Supervision of institutions for occupational retirement provision (IORPs) is mainly the responsibility of the FIN-FSA’s Employee Pensions Institutions division. The division has a total of nearly 200 supervised entities. The FIN-FSA also applies a risk-based approach to the allocation of supervision resources. In practice, this means that the size and operational risk level of the supervised entity are taken into consideration when deciding on supervision. Both quantitative indicators and qualitative assessments, for example of governance, including outsourcing, are taken into account when assessing the level of operational risk. The FIN-FSA regularly conducts stress tests in which it assesses the effects of changes in the investment environment on the financial situation of pension institutions. In the case of IORPs, stress tests are conducted at least once a year.
The FIN-FSA maintains contact with supervised entities, monitors reporting and otherwise targets supervision in accordance with risk-based principles. If information received about a supervised entity’s activities gives rise to questions, they are investigated. If shortcomings are significant, they are subjected to inspection. An inspection may also be based on something other than an observed shortcoming. The supervised entity is given written feedback on the outcome of the inspection.

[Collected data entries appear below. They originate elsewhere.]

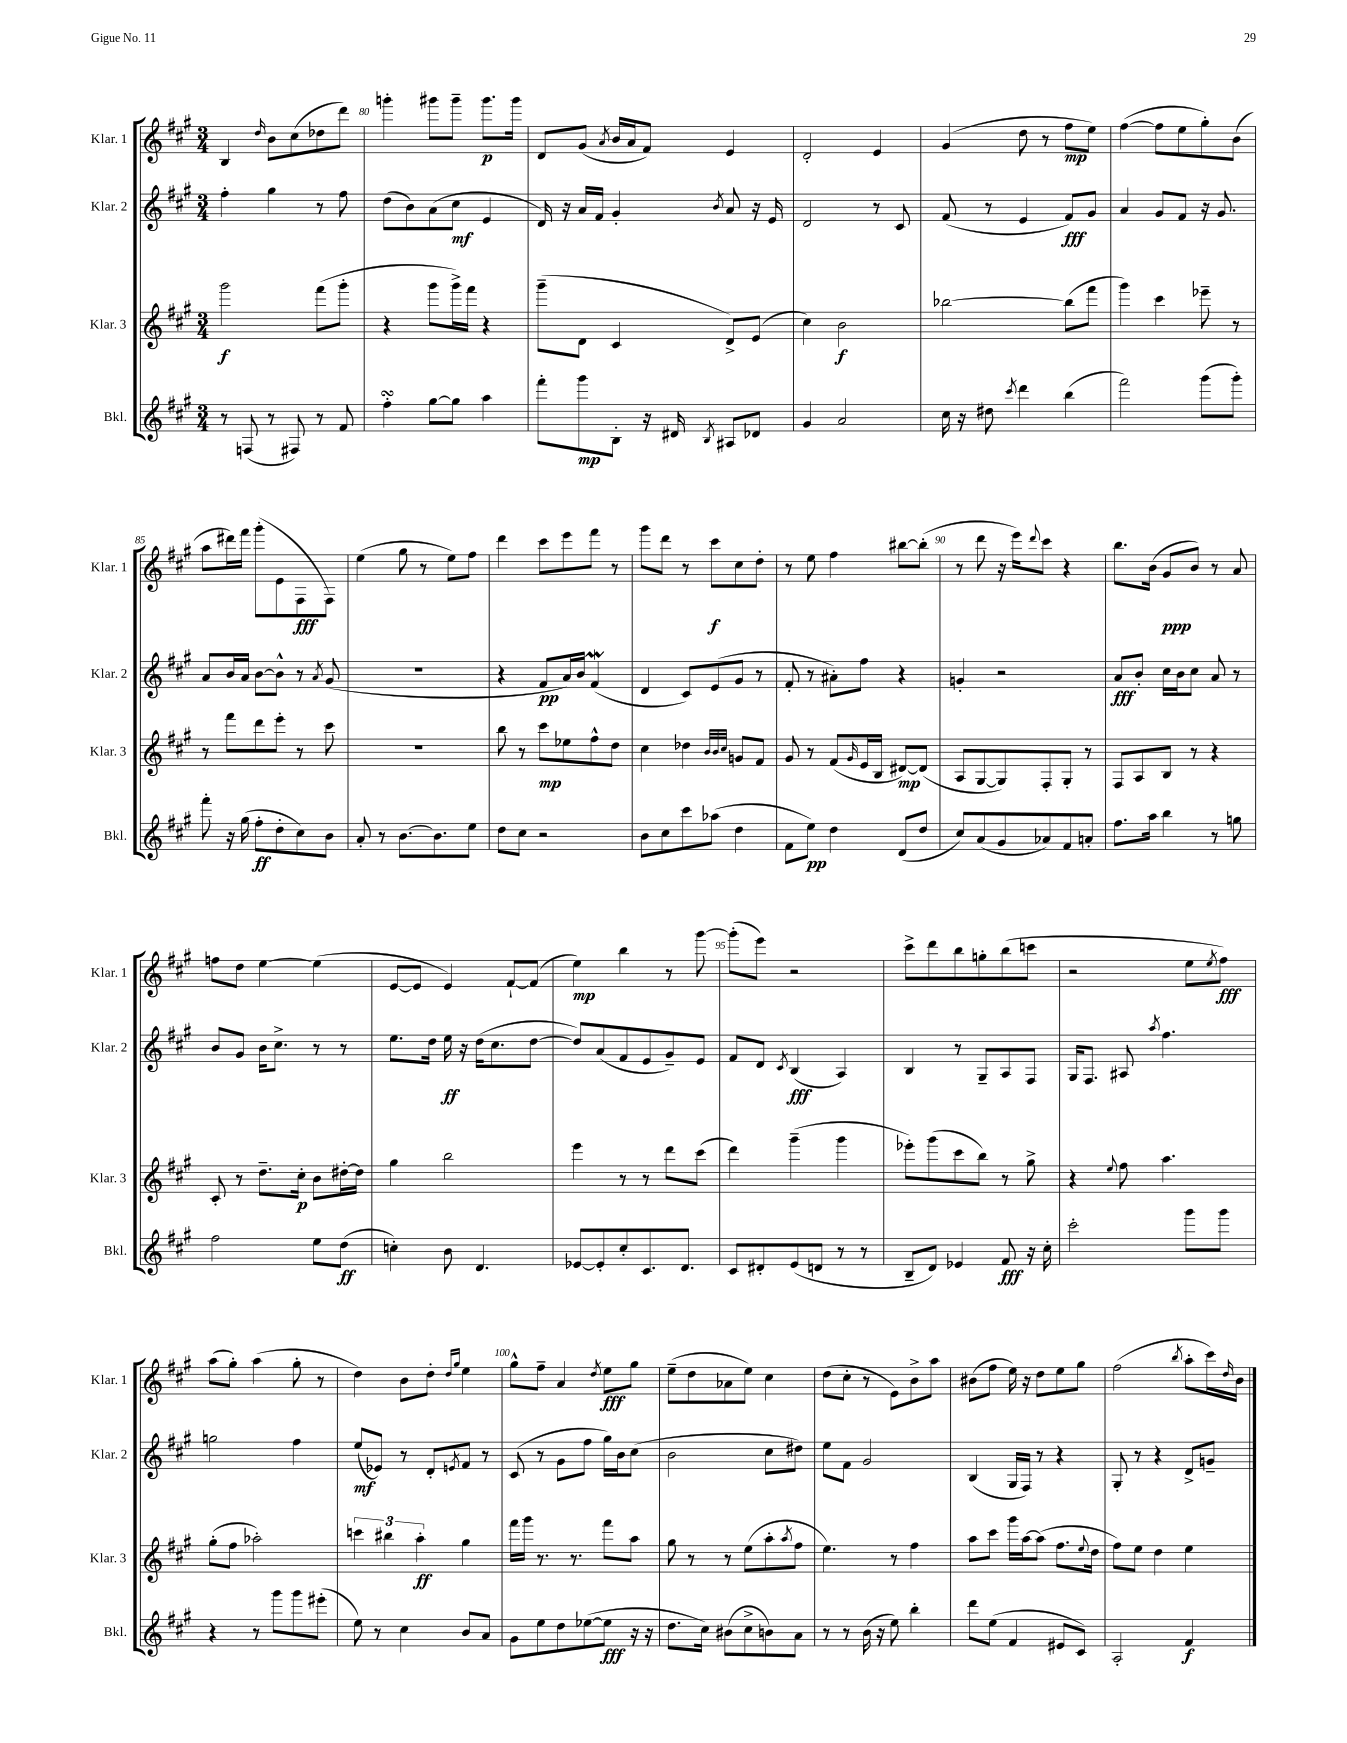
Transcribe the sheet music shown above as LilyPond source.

<<
\new StaffGroup <<
\new Staff = "s0" \with { instrumentName = "Klar. 1" shortInstrumentName = "Klar. 1" } {
    \clef treble \key a \major \numericTimeSignature \time 3/4
    b4 \grace { d''16 } b'8 cis''8( des''8 d'''8) |
    g'''4-. gis'''8 gis'''8-- gis'''8.\p gis'''16 |
    d'8 gis'8( \acciaccatura { a'8 } b'16 a'16 fis'8) e'4 |
    d'2-. e'4 |
    gis'4( d''8 r8 fis''8\mp e''8) |
    fis''4~( fis''8 e''8 gis''8-.) b'8( |
    a''8 dis'''16) fis'''16 gis'''8-.( e'8 fis8\fff fis8) |
    e''4( gis''8 r8 e''8) fis''8 |
    d'''4 cis'''8 e'''8 fis'''8 r8 |
    gis'''8 d'''8 r8 cis'''8\f cis''8 d''8-. |
    r8 e''8 fis''4 bis''8~ bis''8-.( |
    r8 d'''8 r16 e'''16) \appoggiatura { d'''8 } cis'''8 r4 |
    b''8. b'16( gis'8\ppp b'8) r8 a'8 |
    f''8 d''8 e''4~ e''4( |
    e'8~ e'8 e'4) fis'8~-! fis'8( |
    e''4\mp) b''4 r8 gis'''8~ |
    gis'''8-.( e'''8) r2 |
    cis'''8-> d'''8 b''8 g''8-. b''8( c'''8 |
    r2 e''8 \acciaccatura { e''8 } fis''8\fff) |
    a''8( gis''8-.) a''4( gis''8-. r8 |
    d''4) b'8 d''8-. \grace { d''16 gis''16 } e''4 |
    gis''8-^ fis''8-- a'4 \acciaccatura { d''8 } e''8\fff gis''8 |
    e''8--( d''8 aes'8 e''8) cis''4 |
    d''8( cis''8-. r8 e'8) b'8-> a''8 |
    bis'8( fis''8 e''16) r16 d''8 e''8 gis''8 |
    fis''2( \acciaccatura { b''8 } a''8-. cis'''16) \grace { d''16 } b'16 \bar "|." |
}
\new Staff = "s1" \with { instrumentName = "Klar. 2" shortInstrumentName = "Klar. 2" } {
    \clef treble \key a \major \numericTimeSignature \time 3/4
    fis''4-. gis''4 r8 fis''8 |
    d''8( b'8) a'8( cis''8\mf e'4 |
    d'16) r16 a'16 fis'16 gis'4-. \acciaccatura { b'8 } a'8 r16 e'16 |
    d'2 r8 cis'8 |
    fis'8( r8 e'4 fis'8\fff) gis'8 |
    a'4 gis'8 fis'8 r16 gis'8. |
    a'8 b'16 a'16 b'8~ b'8-^ r8 \acciaccatura { a'8 } gis'8( |
    R2. |
    r4 fis'8\pp a'16) b'16 fis'4\mordent( |
    d'4 cis'8) e'8( gis'8 r8 |
    fis'8-. r8 ais'8-.) fis''8 r4 |
    g'4-. r2 |
    a'8\fff b'8-. cis''16 b'16 cis''8 a'8 r8 |
    b'8 gis'8 b'16 cis''8.-> r8 r8 |
    e''8. d''16 e''16\ff r16 d''16( cis''8. d''8~ |
    d''8) a'8( fis'8 e'8 gis'8--) e'8 |
    fis'8 d'8 \acciaccatura { cis'8 } b4\fff( a4) |
    b4 r8 gis8-- a8 fis8 |
    gis16 fis8. ais8 \acciaccatura { a''8 } fis''4. |
    g''2 fis''4 |
    e''8\mf( ees'8) r8 d'8-. \acciaccatura { e'8 } fis'8 r8 |
    cis'8( r8 gis'8 fis''8 gis''16) b'16 cis''8( |
    b'2 cis''8 dis''8) |
    e''8 fis'8 gis'2 |
    b4( gis16 fis16) r8 r4 |
    gis8-. r8 r4 d'8-> g'8-- \bar "|." |
}
\new Staff = "s2" \with { instrumentName = "Klar. 3" shortInstrumentName = "Klar. 3" } {
    \clef treble \key a \major \numericTimeSignature \time 3/4
    gis'''2\f fis'''8( gis'''8-. |
    r4 gis'''8 gis'''16->) fis'''16 r4 |
    gis'''8--( d'8 cis'4 d'8->) e'8( |
    cis''4) b'2\f |
    bes''2~ bes''8( fis'''8 |
    gis'''4) cis'''4 ees'''8-- r8 |
    r8 fis'''8 d'''8 e'''8-. r8 cis'''8 |
    R2. |
    b''8 r8 cis'''8\mp ees''8 fis''8-^ d''8 |
    cis''4 des''4 \grace { b'32 b'32 cis''32 } g'8 fis'8 |
    gis'8 r8 fis'8( \grace { gis'16 } e'16 b16 dis'8~\mp) dis'8( |
    a8 gis8~ gis8) fis8-. gis8-. r8 |
    fis8 a8 b8 r8 r4 |
    cis'8-. r8 d''8.-- cis''16-.\p b'8 dis''16~-. dis''16 |
    gis''4 b''2 |
    e'''4 r8 r8 d'''8 cis'''8( |
    d'''4) gis'''4--( gis'''4 |
    ees'''8-.) gis'''8( cis'''8 b''8) r8 gis''8-> |
    r4 \appoggiatura { e''8 } fis''8 a''4. |
    gis''8-.( fis''8 aes''2-.) |
    \tuplet 3/2 { c'''4 bis''4 a''4-.\ff } gis''4 |
    fis'''16 gis'''16 r8. r8. fis'''8 a''8 |
    gis''8 r8 r8 e''8( a''8-. \acciaccatura { a''8 } fis''8 |
    e''4.) r8 fis''4 |
    a''8 cis'''8 gis'''16 a''16~ a''8( fis''8. \appoggiatura { e''8 } d''16 |
    fis''8) e''8 d''4 e''4 \bar "|." |
}
\new Staff = "s3" \with { instrumentName = "Bkl." shortInstrumentName = "Bkl." } {
    \clef treble \key a \major \numericTimeSignature \time 3/4
    r8 f8( r8 fis8) r8 fis'8 |
    fis''4-.\turn gis''8~ gis''8 a''4 |
    fis'''8-. gis'''8\mp b8-. r16 dis'16 \acciaccatura { b8 } ais8 des'8 |
    gis'4 a'2 |
    cis''16 r16 dis''8 \acciaccatura { cis'''8 } d'''4 b''4( |
    fis'''2) gis'''8( gis'''8-.) |
    fis'''8-. r16 gis''16( fis''8-.\ff d''8-. cis''8) b'8 |
    a'8-. r8 b'8.~ b'8. e''8 |
    d''8 cis''8 r2 |
    b'8 cis''8 cis'''8 aes''8( d''4 |
    fis'8 e''8\pp) d''4 d'8( d''8 |
    cis''8) a'8( gis'8 aes'8) fis'8 a'8-. |
    fis''8. a''16 b''4 r8 g''8 |
    fis''2 e''8 d''8\ff( |
    c''4-.) b'8 d'4. |
    ees'8~ ees'8-. cis''8-. cis'8. d'8. |
    cis'8 dis'8-. e'8( d'8 r8 r8 |
    b8-- d'8) ees'4 fis'8\fff r16 cis''16-. |
    cis'''2-. gis'''8 gis'''8 |
    r4 r8 gis'''8 gis'''8 eis'''8-.( |
    e''8) r8 cis''4 b'8 a'8 |
    gis'8 e''8 d''8 ees''8~( ees''8\fff r16 r16 |
    d''8. cis''16) bis'8( cis''8-> b'8) a'8 |
    r8 r8 b'16( r16 e''8) b''4-. |
    d'''8 e''8( fis'4 eis'8 cis'8) |
    a2-. fis'4\f \bar "|." |
}
>>
>>
\layout { \context { \Score currentBarNumber = #79 \override BarNumber.break-visibility = ##(#f #t #t) barNumberVisibility = #(every-nth-bar-number-visible 5) } }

Significant irregularities might lead to sanctions. Statutory sanctions are, as a rule, only imposed in connection with more serious offences. The FIN-FSA may also use other means of supervision to remedy observed shortcomings. The measures used must always be proportionate to the pursued objective. An inspection is the normal prerequisite for the initiation of a sanctioning process (with the exception of administrative fines for delays in reporting). With regard to sanctioning, the Director General’s Staff of the FIN-FSA plays a key role, in addition to the supervisory department. The motive for an inspection, however, is to clarify the issue in question and is not in itself aimed at sanctioning.